À Branché, on vous a déjà parlé des logiciels de contrôle parental, mais surfControl et ses concurrents font plus que du simple filtrage. Ils surveillent les réseaux internes des entreprises et compilent diverses statistiques, autant pour le web, que pour le courriel ou d'autres applications Internet.

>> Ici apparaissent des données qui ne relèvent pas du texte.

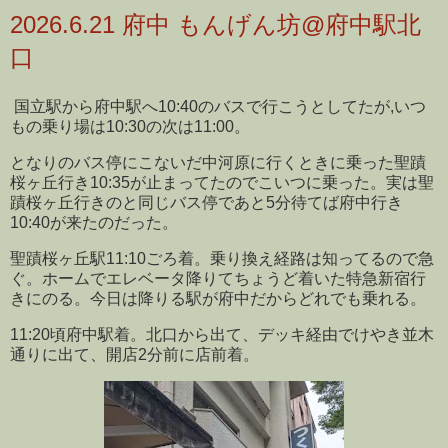
2026.6.21 府中 もんげん坊@府中駅北
口
国立駅から府中駅へ10:40のバスで行こうとしてたが,いつ
もの乗り場は10:30の次は11:00。
となりのバス停にこないだ中河原に行くときに乗った聖蹟
桜ヶ丘行き10:35が止まってたのでこいつに乗った。実は聖
蹟桜ヶ丘行きのと同じバス停であと5分待てば府中行き
10:40が来たのだった。
聖蹟桜ヶ丘駅11:10ごろ着。乗り換え経路は知ってるので急
ぐ。ホームでエレベータ降りてちょうど着いた特急新宿行
きにのる。今日は降りる駅が府中だからどれでも乗れる。
11:20頃府中駅着。北口から出て、デッキ経由でけやき並木
通りに出て、開店2分前に店前着。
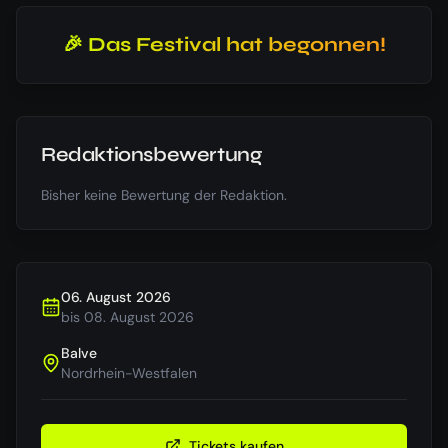
🎉 Das Festival hat begonnen!
Redaktionsbewertung
Bisher keine Bewertung der Redaktion.
06. August 2026
bis
08. August 2026
Balve
Nordrhein-Westfalen
Tickets kaufen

Nous faisons allusion à deux syndicats dans notre reportage. Le premier est le Syndicat des employé-e-s de techniques professionnelles et de bureau d'Hydro-Québec. Il a émis sa mise en garde en janvier 2000. Le second est le Syndicat des employé -e-s de métiers d'Hydro-Québec. Ce dernier a mis en ligne le numéro de son journal (mars 2000) dans lequel il est question d'Internet en milieu de travail.

Quand Anne Pinaud, de la CSN, parle de droit à la dignité, elle s'appuie sur l'article 2087 du Code civil du Québec qui se lit comme suit: «L'employeur, outre qu'il est tenu de permettre l'exécution de la prestation de travail convenue et de payer la rémunération fixée, doit prendre les mesures appropriées à la nature du travail, en vue de protéger la santé, la sécurité et la dignité du salarié.»

Elle s'appuie également sur l'article 46 de la Charte québécoise des droits et libertés de la personne, qui parle d'intégrité physique plutôt que de dignité, et qui se lit comme suit: «Toute personne qui travaille a droit, conformément à la loi, à des conditions de travail justes et raisonnables et qui respectent sa santé, sa sécurité et son intégrité physique.»

Aux États-Unis, différentes causes ont montré que le courrier électronique au travail n'était pas considéré comme privé. Plusieurs jugements ont établi que le courriel que les Américains reçoivent et envoient au travail est propriété de leur employeur. Au Québec, cependant, Anne Pinaud souligne qu'il pourrait en aller différemment. Elle signale que l'article 36 du Code civil considère que «d'utiliser sa correspondance» peut être considéré «comme une atteinte à la vie privée d'une personne».

Voici le texte complet de l'article en question:

«Peuvent être notamment considérés comme des atteintes à la vie privée d'une personne les actes suivants:

1° Pénétrer chez elle ou y prendre quoi que ce soit;

2° Intercepter ou utiliser volontairement une communication privée;

3° Capter ou utiliser son image ou sa voix lorsqu'elle se trouve dans des lieux privés;

4° Surveiller sa vie privée par quelque moyen que ce soit;

5° Utiliser son nom, son image, sa ressemblance ou sa voix à toute autre fin que l'information légitime du public;

6° Utiliser sa correspondance, ses manuscrits ou ses autres documents personnels.»

Enfin, nous vous invitons à jeter un œil sur le site «I should be working», une preuve sympathique que les cyberprocrastineurs ne se prennent pas au sérieux!